As per the agreement, the government would review whether the police inquiry into Jishnu’s death was flawed as was being alleged and whether there were errors in the post-mortem report. It would also review reports for the Chief Minister to take a final decision on erring police officers involved in the incidents in front of the DGP’s office. The team inquiring into Jishnu’s death would be strengthened.

Since the third accused had also been arrested, it was also agreed that the agitation would be suspended. Jishnu’s family also reiterated in the agreement that only their family members and friends had participated in the protest before the DGP’s office; that Shajir Khan, Mini, and Sreekumar had no role in it and were there merely to help them; and that they did not know Shahjahan or Himaval Bhadrananda earlier or how they happened to be near the DGP’s office on that day.

Meanwhile, Shahjahan’s mother, L. Thankamma, started a “fast unto death” at her residence demanding the release of her son. She alleged that Pinarayi Vijayan was trying to wreak vengeance on her son for his efforts to bring out the truth in the Lavalin corruption case and expose the Chief Minister’s role in it. She said there was a conspiracy behind the arrest of her son, a public activist, who had merely offered his support and empathy to Mahija’s struggle, and an attempt to insult him by bracketing him along with a person like Himaval Bhadrananda.

Although Jishnu’s family ended its struggle, the travails of Shahjahan, Shajir Khan, Mini, Sreekumar and Himaval Bhadrananda continued for seven days. All of them had been taken into custody on charges of criminal conspiracy. A Judicial First Class Magistrate’s court eventually let them off on bail on April 11, rejecting the government’s plea against it.

Other charges against them included unlawful assembly and obstruction of duty of the police. The police had also earlier sought them under their custody for a day, but the court had merely allowed them to be questioned only for a few hours. Shahjahan, who is studying law, had to appear for his semester examination from jail; he was also suspended from government service as he had remained in custody for over 48 hours.

The issue has now snowballed into a major political controversy, with people from all walks of life coming out with statements against the police action on Jishnu’s family, the arrest of the activists and the imposition of charges of criminal conspiracy against them.
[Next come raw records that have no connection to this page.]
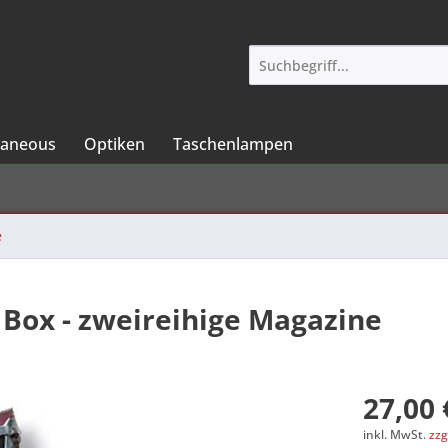
laneous
Optiken
Taschenlampen
e
 Box - zweireihige Magazine
27,00 
inkl. MwSt.
zzg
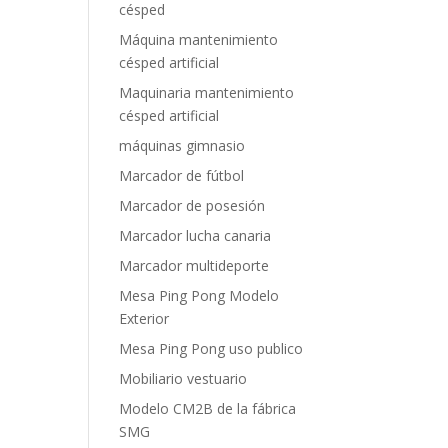
césped
Máquina mantenimiento
césped artificial
Maquinaria mantenimiento
césped artificial
máquinas gimnasio
Marcador de fútbol
Marcador de posesión
Marcador lucha canaria
Marcador multideporte
Mesa Ping Pong Modelo
Exterior
Mesa Ping Pong uso publico
Mobiliario vestuario
Modelo CM2B de la fábrica
SMG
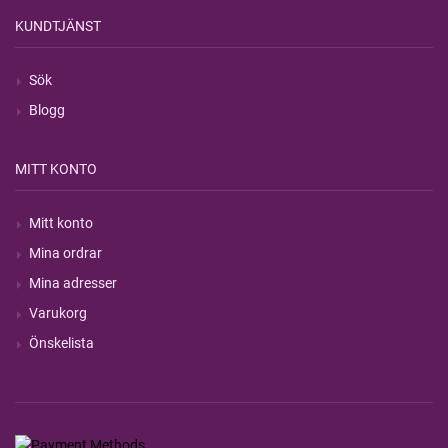
KUNDTJÄNST
Sök
Blogg
MITT KONTO
Mitt konto
Mina ordrar
Mina adresser
Varukorg
Önskelista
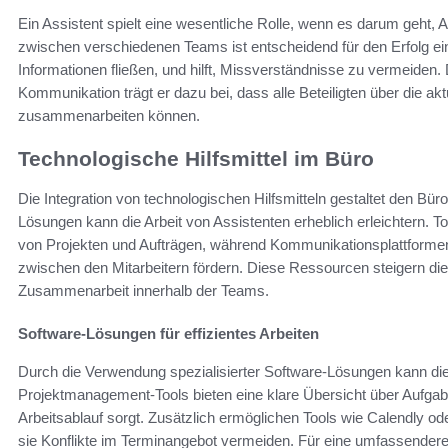
Ein Assistent spielt eine wesentliche Rolle, wenn es darum geht,
zwischen verschiedenen Teams ist entscheidend für den Erfolg ei
Informationen fließen, und hilft, Missverständnisse zu vermeiden.
Kommunikation trägt er dazu bei, dass alle Beteiligten über die ak
zusammenarbeiten können.
Technologische Hilfsmittel im Büro
Die Integration von technologischen Hilfsmitteln gestaltet den Büro
Lösungen kann die Arbeit von Assistenten erheblich erleichtern. To
von Projekten und Aufträgen, während Kommunikationsplattforme
zwischen den Mitarbeitern fördern. Diese Ressourcen steigern die
Zusammenarbeit innerhalb der Teams.
Software-Lösungen für effizientes Arbeiten
Durch die Verwendung spezialisierter Software-Lösungen kann die 
Projektmanagement-Tools bieten eine klare Übersicht über Aufgabe
Arbeitsablauf sorgt. Zusätzlich ermöglichen Tools wie Calendly od
sie Konflikte im Terminangebot vermeiden. Für eine umfassende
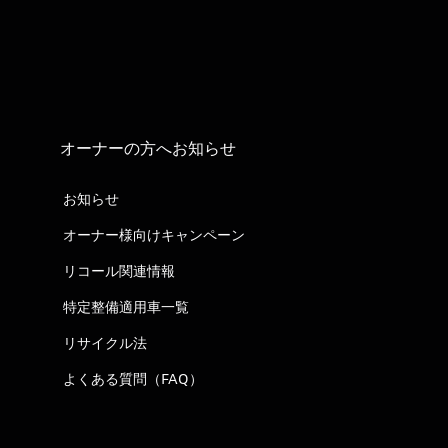
オーナーの方へお知らせ
お知らせ
オーナー様向けキャンペーン
リコール関連情報
特定整備適用車一覧
リサイクル法
よくある質問（FAQ）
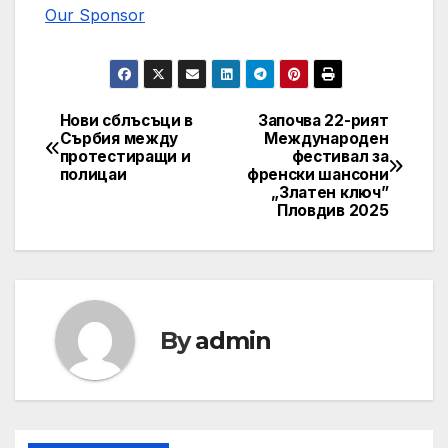
Our Sponsor
Нови сблъсъци в
Започва 22-рият
Post
Сърбия между
Международен
протестиращи и
фестивал за
navigation
полицаи
френски шансони
„Златен ключ”
Пловдив 2025
By
admin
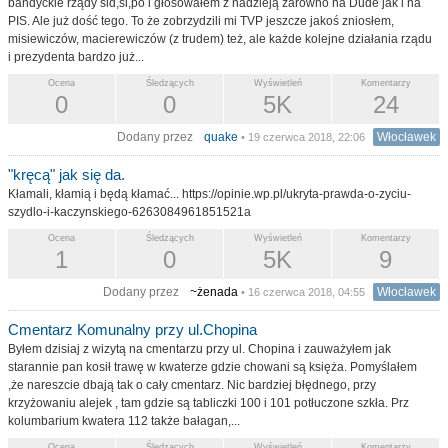
bandyckie rządy sld,sl,po i głosowałem z nadzieją zarówno na Dude jak i na
PIS. Ale już dość tego. To że zobrzydzili mi TVP jeszcze jakoś zniosłem,
misiewiczów, macierewiczów (z trudem) też, ale każde kolejne działania rządu
i prezydenta bardzo już...
Ocena
Śledzących
Wyświetleń
Komentarzy
0
0
5K
24
Dodany przez
quake
Włocławek
• 19 czerwca 2018, 22:06
"kręcą" jak się da.
Kłamali, kłamią i będą kłamać... https://opinie.wp.pl/ukryta-prawda-o-zyciu-
szydlo-i-kaczynskiego-6263084961851521a
Ocena
Śledzących
Wyświetleń
Komentarzy
1
0
5K
9
Dodany przez
~żenada
Włocławek
• 16 czerwca 2018, 04:55
Cmentarz Komunalny przy ul.Chopina
Byłem dzisiaj z wizytą na cmentarzu przy ul. Chopina i zauważyłem jak
starannie pan kosił trawę w kwaterze gdzie chowani są księża. Pomyślałem
,że nareszcie dbają tak o cały cmentarz. Nic bardziej błędnego, przy
krzyżowaniu alejek , tam gdzie są tabliczki 100 i 101 potłuczone szkła. Prz
kolumbarium kwatera 112 także bałagan,...
Ocena
Śledzących
Wyświetleń
Komentarzy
It has also intensified the war of words between the leaders of the CPI(M) and the CPI, key partners in the LDF government, over several such policy and governance issues. These include the death of four Maoists in police action in the Nilambur forests; the imposition of Unlawful Activities (Prevention) Act, or UAPA, on public activists and their arrest on the basis of the law; the government’s stand before the High Court on whether the provisions of the Right to Information Act are applicable to Cabinet decisions as soon as they are made; and the government’s response in the case filed by the relatives of the well-known naxalite, Varghese, seeking compensation for his death in a fake police encounter that took place in the 1970s.
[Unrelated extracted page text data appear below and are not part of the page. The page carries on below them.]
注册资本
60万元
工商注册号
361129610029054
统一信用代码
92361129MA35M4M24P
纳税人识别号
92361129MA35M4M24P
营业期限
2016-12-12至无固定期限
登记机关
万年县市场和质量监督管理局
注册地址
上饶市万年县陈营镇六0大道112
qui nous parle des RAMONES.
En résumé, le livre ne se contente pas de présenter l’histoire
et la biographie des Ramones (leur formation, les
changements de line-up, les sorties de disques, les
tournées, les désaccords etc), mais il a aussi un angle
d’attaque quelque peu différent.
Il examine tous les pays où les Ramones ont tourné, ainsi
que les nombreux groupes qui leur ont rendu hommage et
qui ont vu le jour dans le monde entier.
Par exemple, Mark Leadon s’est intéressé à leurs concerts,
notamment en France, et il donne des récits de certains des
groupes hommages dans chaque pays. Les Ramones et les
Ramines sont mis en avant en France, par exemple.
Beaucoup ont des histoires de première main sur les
In all such issues, an unusually assertive CPI leadership has been claiming that the State government was deviating from the well-established positions of the Left movement and that the CPI(M) leadership had, in turn, been warning them not to act like they are in the opposition or give a handle to the opposition to attack the government.

In the end, Kerala seemed as surprised by the moral and political strength that the unusual struggle by Jishnu’s mother and her relatives gained in such a short time and the goodwill and empathy they got from across the State as it was by the jarring and puzzling response of the police and the failure of the government to uphold democratic principles in its treatment of a handful of activists who took part in the struggle of a grieving family.

The State is now compelled to look closely at the progress of the investigation into Jishnu’s death and the fate of the activists who tried to offer support to Mahija’s struggle. It has already become a bumpy ride for the 11-month-old LDF government in the State.